H3D has established cross-functional teams with expertise in medicinal chemistry, biology, and preclinical pharmacology, and a robust pipeline of projects at the various stages. H3D has a dedicated parasitology team to perform blood-stage screening for malaria with access to other lifecycle stages through our partnerships. The malaria biology team has developed various enzymatic assays as well as a humanised in vivo efficacy mouse model.
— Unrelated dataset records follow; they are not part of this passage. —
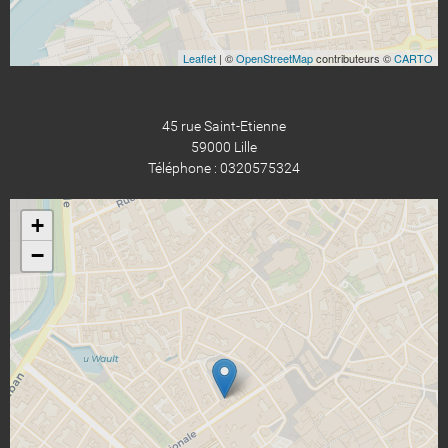
Leaflet
| ©
OpenStreetMap
contributeurs ©
CARTO
45 rue Saint-Etienne
59000 Lille
Téléphone : 0320575324
+
−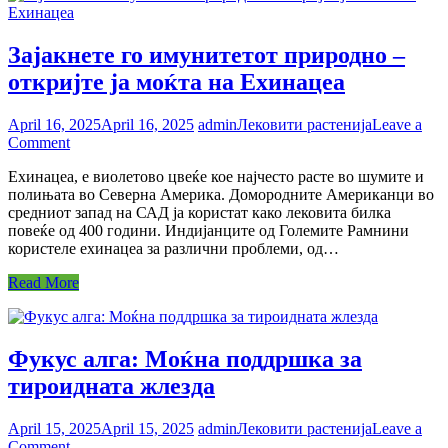
Зајакнете го имунитетот природно –
откријте ја моќта на Ехинацеа
April 16, 2025
April 16, 2025
admin
Лековити растенија
Leave a
on
Comment
Зајакнете
Ехинацеа, е виолетово цвеќе кое најчесто расте во шумите и
го
полињата во Северна Америка. Домородните Американци во
имунитетот
средниот запад на САД ја користат како лековита билка
природно
повеќе од 400 години. Индијанците од Големите Рамнини
–
користеле ехинацеа за различни проблеми, од…
откријте
ја
Read More
моќта
на
Ехинацеа
Фукус алга: Моќна поддршка за
тироидната жлезда
April 15, 2025
April 15, 2025
admin
Лековити растенија
Leave a
on
Comment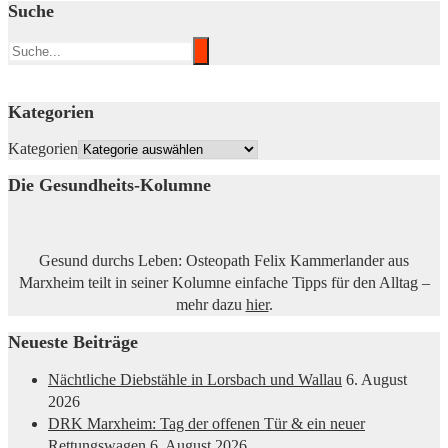
Suche
Kategorien
Kategorien
Die Gesundheits-Kolumne
Gesund durchs Leben: Osteopath Felix Kammerlander aus
Marxheim teilt in seiner Kolumne einfache Tipps für den Alltag –
mehr dazu
hier
.
Neueste Beiträge
Nächtliche Diebstähle in Lorsbach und Wallau
6. August
2026
DRK Marxheim: Tag der offenen Tür & ein neuer
Rettungswagen
6. August 2026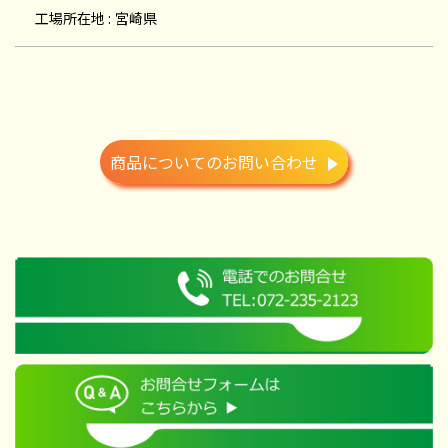
工場所在地 :
宮崎県
商品についてのお問い合わせ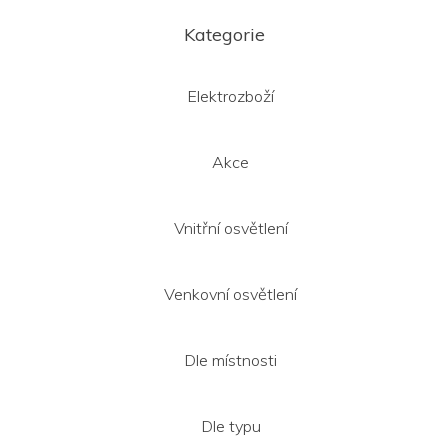
Z
á
Kategorie
p
a
t
Elektrozboží
í
Akce
Vnitřní osvětlení
Venkovní osvětlení
Dle místnosti
Dle typu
Building on our existing expertise in infectious disease drug discovery, H3D has expanded its facilities and capabilities to include AMR biology and a screening centre to test novel therapies, small molecules and natural products as starting points for potential AMR treatments.  The Centre works on resistant strains of Gram-negative and Gram-positive bacterial pathogens including those designated by the WHO as being high priority due to widespread resistance. Coupled to this, H3D has streamlined data management and sample management capabilities and liquid handling robotics systems to facilitate the processing of hundreds of screening samples per week. H3D is currently part of two international consortia working to identify new AMR drug starting points over the next 3 years.       
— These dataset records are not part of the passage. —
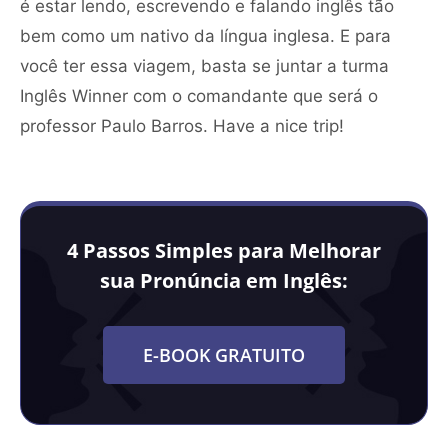
é estar lendo, escrevendo e falando inglês tão
bem como um nativo da língua inglesa. E para
você ter essa viagem, basta se juntar a turma
Inglês Winner com o comandante que será o
professor Paulo Barros. Have a nice trip!
4 Passos Simples para Melhorar
sua Pronúncia em Inglês:
E-BOOK GRATUITO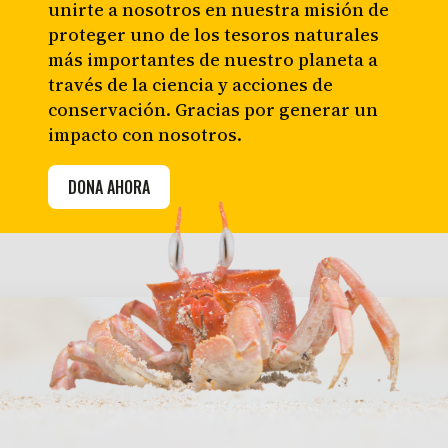
unirte a nosotros en nuestra misión de
proteger uno de los tesoros naturales
más importantes de nuestro planeta a
través de la ciencia y acciones de
conservación. Gracias por generar un
impacto con nosotros.
DONA AHORA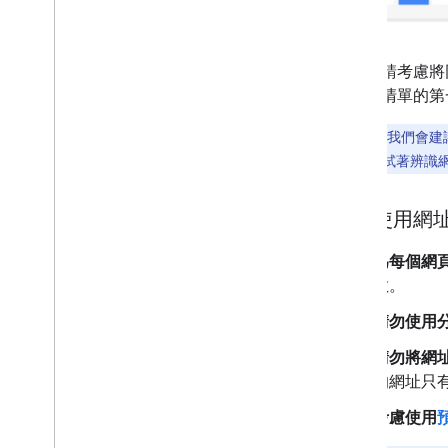
此外，請考慮將同
尋結果清單的第
一般來說，我們會建
明，Google 會試著
正確使用網
為每個網
數。
請勿使用
請勿將網址
的網址只
考慮使用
In order to help combat the unprecedented public health crisis the world is facing with COVID-19, H3D has recently initiated a COVID-19 and artificial intelligence (AI) programme. This project is in collaboration with partners from Federal University of Goiás in Brazil and Russian Academy of Sciences.

Capacity building

One of the Centre’s key capacity building initiatives is in partnership with the Bill & Melinda Gates Foundation, Medicines for Malaria Venture and African Academy of Sciences through its Grand Challenges Africa Drug Discovery program. This initiative proposed and led by H3D came together in 2018 with the specific aim of expanding and strengthening the drug discovery ecosystem and community in Africa. The initiative seeks to target the best African scientists in drug discovery either already working in the field or whose expertise can be leveraged to bring positive change while at the same time create a cohort of future leaders to build and sustain world-class drug discovery research teams.